The elephant in the room in any discussion of Australia in the 21st century is the mining boom. That boom provided a lift in living standards that helped disguise existing problems. In some cases it added to them. Our leaders helped squander the windfall that everyone knew could not last. The July federal election is the first ballot since the end of the boom - politicians need to be frank about what necessary adjustments that they, and we, must make to live as well as possible in this new world. They are falling short because of fear of offending anyone. To give leaders some benefit of the doubt, there are no easy solutions. But ignoring the problem denies any solution and lets the market reach its own likely low-level outcome.
By 2013, the boom (beginning about a decade before) is estimated to have raised real per capita household disposable income by 13 per cent, raised real wages by 6 per cent and lowered the unemployment rate by about 1¼ percentage points. These improvements were almost unprecedented here, or in many other countries. Except for domestic firms supplying mining equipment, the boom years did manufacturing few favours. In a staff paper published 18 months ago, the Reserve Bank has
modelled the effect of the mining boom on the Australian economy. The study compares actual economic outcomes caused by the boom and compares them with what might have happened had the boom not occurred. The paper identifies benefits and costs. The latter included costs to manufacturing that had nothing to do with any reductions in Australia’s trade barriers. For example the modelling estimates that, as a result of the mining boom, the real exchange rate of the Australian dollar was 44 per cent higher in 2013, relative to its likely level in the absence of the boom (Graph 4). That is, the exchange rate would not have appreciated, had the boom not occurred, but would have remained around the same levels as the previous 20 years. This extraordinary movement dwarfs any reduction in manufacturing protection that occurred (mainly through FTAs) during the boom. Agricultural exports were also reduced by the high exchange rate.

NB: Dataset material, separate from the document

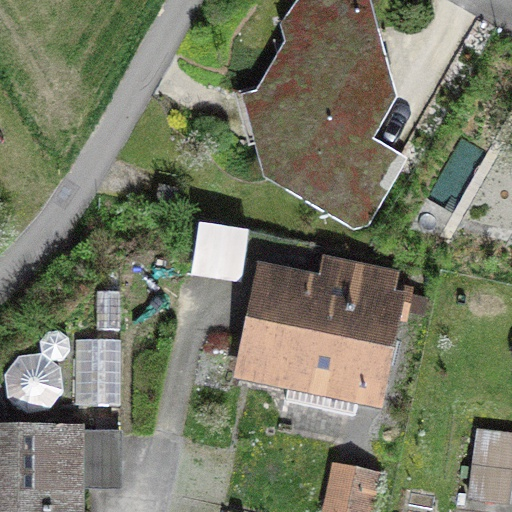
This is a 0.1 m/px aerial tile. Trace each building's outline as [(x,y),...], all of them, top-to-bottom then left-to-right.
[(369,0),(298,0),(279,28),(283,46),(256,96),(235,99),(247,149),(251,148),(263,183),(353,232),(369,227),(407,160),(375,142),(397,100),(369,0)] [(154,209),(174,212),(178,190),(158,186),(154,209)] [(191,277),(242,285),(250,234),(199,226),(191,277)] [(319,280),(260,268),(235,382),(324,401),(318,430),(350,437),(356,408),(381,413),(401,320),(422,325),(428,299),(412,296),(414,288),(397,285),(399,275),(324,259),(319,280)] [(97,294),(97,333),(120,334),(121,295),(97,294)] [(63,364),(70,355),(69,341),(58,333),(44,337),(37,346),(41,356),(17,359),(3,372),(6,401),(25,415),(46,414),(62,395),(61,371),(52,364),(63,364)] [(122,344),(73,344),(73,407),(121,407),(122,344)] [(0,429),(0,511),(83,511),(84,494),(123,494),(124,435),(85,435),(85,431),(0,429)] [(511,435),(477,431),(467,504),(511,510),(511,435)] [(372,511),(381,475),(330,465),(319,511),(372,511)]
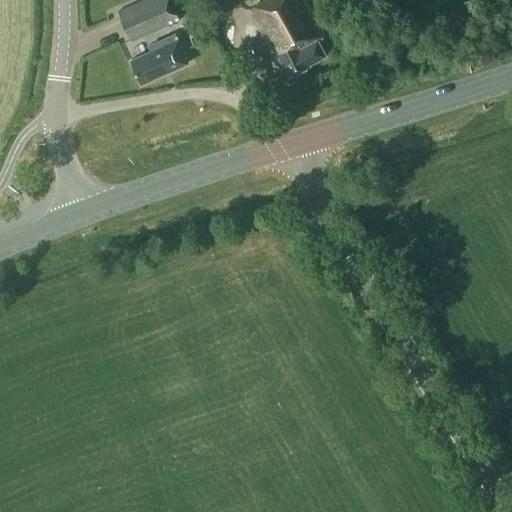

The RBA modelling estimates that manufacturing output in 2013 was about 5 per cent below what it would have been without the mining boom. Consumer demand for motor vehicles and other consumer durables increased strongly, reflecting lower import prices and strong income growth. Little or none of the increase in motor vehicle sales came from domestic production. Growing consumer preference for SUVs was the major factor in the contraction in the market share of locally manufactured vehicles. Australian manufacturers, except Ford, did not manufacture these vehicles and could not adapt to this change in consumers' preferences. The paper’s Graph 9 reveals that motor vehicle sales were above 40% higher than they would have been in the absence of the mining boom. The local auto industry declined, despite the very large growth in incomes. The sales
increase in 2015 was accounted for solely by SUVs, especially small ones. Protection could not assist local industry in these circumstances..
There are international examples of where industry protection has fostered economic growth, mainly in the early stages of industrialisation or when a country was recovering from wartime devastation. The USA, Germany, Japan and South Korea are among those countries. Import protection is not what sustains their industries now. Historically, protection in Australia has helped many industries. Few have ever managed to become securely mature, able to stand on their own feet without assistance. Protection went hand-in-hand with the strategy of developing Australia in the second half of the twentieth century. Protected industries provided employment for the immigrants that Australia encouraged for thirty or forty years after the War. Even if protection were reintroduced here there is no guarantee that new businesses would be established in those areas now in decline. Government finances (maybe NSW excepted) would prevent the States from offering the tremendous incentives of the past, so critical in SA’s industrialisation. As in the oil refining industry, economies of scale applying to new manufacturing plants would not be available to an auto maker producing only for the Australian market - reducing the influence of any hypothetically possible level of tariff protection.
The consequences for regions heavily reliant on manufacturing, especially vehicle manufacturing, are grim. The 2006 Flinders/Mitsubishi
study cited by don_dunstan, identifies the human and social costs of concentrated unemployment that had then only just begun. Things have got no better, and will likely worsen, with the Holden closure next year. It’s hard to disagree with dd’s comments on the lack of alternative employment opportunities and the largely futile retraining programs. Some American cities, e.g. Pittsburgh, have been able to initiate new employment-generating programs post de-industrialisation, based mainly on industries, including computer software, biotechnology, education and health care. Others, Detroit and Cleveland, come to mind, have had much less success. Pittsburgh’s success is not easy to emulate quickly. Its new industries hardly resembled the ones they replaced. A New York Times
article in 2009 reviewed Pittsburgh’s experience.